Darpan News Desk The Canadian Press, 09 Oct, 2014 11:42 AM

    OTTAWA - The Harper government's $550-million small-business job credit will create just 800 net new jobs in 2015-16, while a freeze in employment insurance premiums could cost the economy 10,000 jobs over the same period, Canada's parliamentary budget office says.

    The latest report from the budget office says the credit will create a total of about 1,000 "person-years" of work, at a cost of $555,000 for each person-year.

    The report also says that because EI premiums are frozen at higher levels than necessary to offset the costs of the job credit, thousands of jobs could be lost as a result.

    "PBO estimates the premium rate freeze will reduce full-time equivalent employment by 2,000 jobs in 2015 and a further 8,000 jobs in 2016," the report said.

    Starting next year, the job credit will effectively lower EI premiums for small businesses with annual contributions of less than $15,000.

    Critics of the measure have complained the government should have gone further with a direct cut in premiums that would provide an immediate benefit to all businesses and employees.

    That broader slash to payroll taxes isn't happening until 2017, the government has indicated.

    The Conservatives haven't said why they're waiting for two years to implement that cut; the PBO report says EI premiums are currently 13 cents above the break-even level and will be 28 cents above the break-even level in 2016.

    In 2017, the report says, EI premiums will start to go down, eliminating the surplus in the EI operating account.

    Finance Minister Joe Oliver said the small-business job credit would benefit about 780,000 Canadian businesses when he announced the measure last month, but he didn't provide a job creation estimate.

    The Canadian Federation of Independent Business, on the other hand, praised the announcement, estimating it would create 25,000 person-years of work over the next two to three years.

    CFIB head Dan Kelly said he was puzzled by the PBO report, saying it's out of line with estimates from the organization's chief economist.

    "I think their numbers are off," he said in an interview.

    "I mean, this is a half a billion dollars back into the economy through essentially a payroll tax reduction, the most harmful form of tax to small- and medium-sized firms .... this has got to have a lot more impact than that."

    Kelly adds small business owners are "incredibly positive" about the small business tax credit.

    The opposition, meantime, pounced on the report.

    "This represents gross waste and mismanagement; it's a fiasco," said Scott Brison, the Liberal finance critic.

    "At a time when growth has stalled and the job market is soft, the Conservatives' high job-killing payroll taxes are making things worse.

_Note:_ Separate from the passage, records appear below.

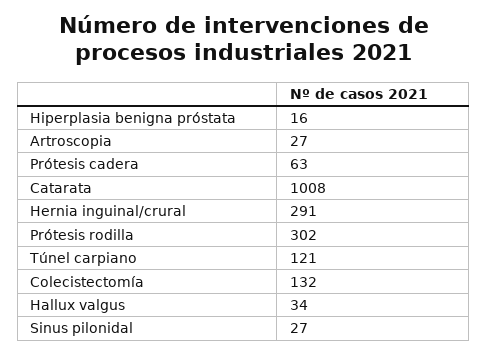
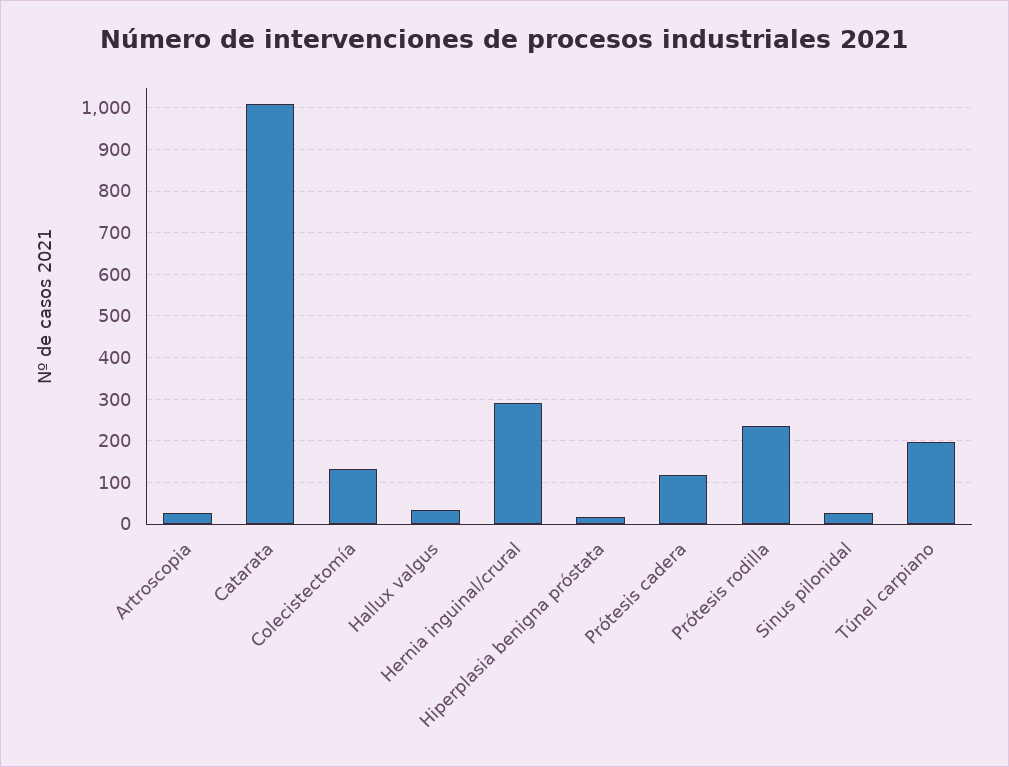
  {
    "Hiperplasia benigna próstata": 16,
    "Artroscopia": 27,
-   "Prótesis cadera": 63,
+   "Prótesis cadera": 120,
    "Catarata": 1008,
    "Hernia inguinal/crural": 291,
-   "Prótesis rodilla": 302,
+   "Prótesis rodilla": 240,
-   "Túnel carpiano": 121,
+   "Túnel carpiano": 200,
    "Colecistectomía": 132,
    "Hallux valgus": 34,
    "Sinus pilonidal": 27
  }

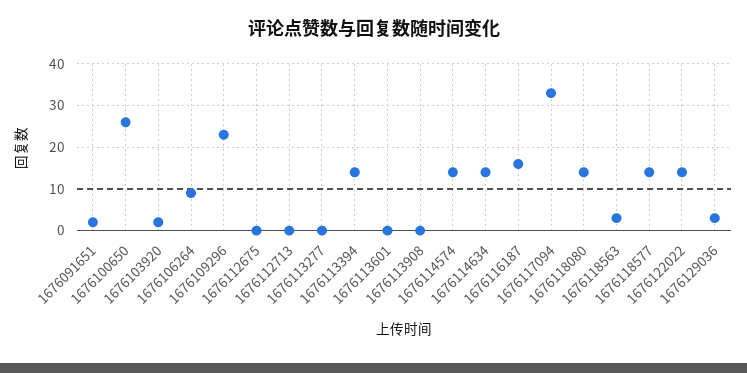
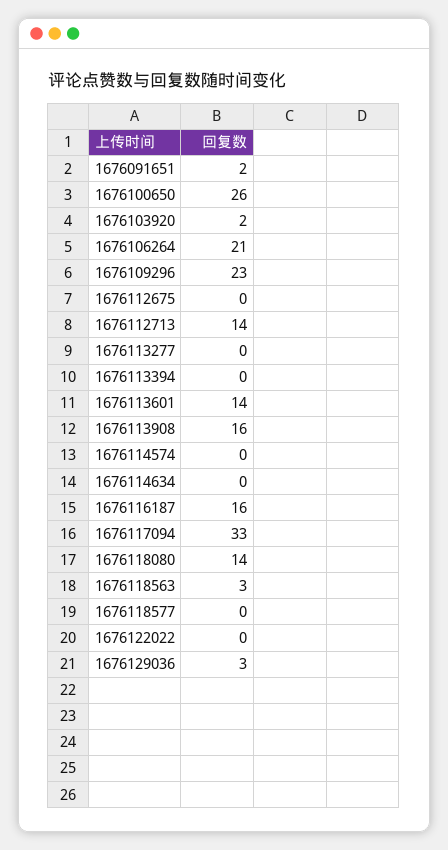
  {
    "1676091651": 2,
    "1676100650": 26,
    "1676103920": 2,
-   "1676106264": 10,
+   "1676106264": 21,
    "1676109296": 23,
    "1676112675": 0,
-   "1676112713": 0,
+   "1676112713": 14,
    "1676113277": 0,
-   "1676113394": 15,
+   "1676113394": 0,
-   "1676113601": 0,
+   "1676113601": 14,
-   "1676113908": 0,
+   "1676113908": 16,
-   "1676114574": 15,
+   "1676114574": 0,
-   "1676114634": 15,
+   "1676114634": 0,
    "1676116187": 16,
    "1676117094": 33,
    "1676118080": 14,
    "1676118563": 3,
-   "1676118577": 15,
+   "1676118577": 0,
-   "1676122022": 15,
+   "1676122022": 0,
    "1676129036": 3
  }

They're keeping EI premiums high to pad their books before an election and to fund programs aimed at getting votes."

    Nathan Cullen, the NDP's finance critic, was equally scornful.

    "Time and again, we've seen Liberals and Conservatives misuse EI funds that belong to workers and employers," he said in a statement.

    "Now Conservatives are using these funds for a credit that won't even do what it's supposed to — create more jobs for Canadians."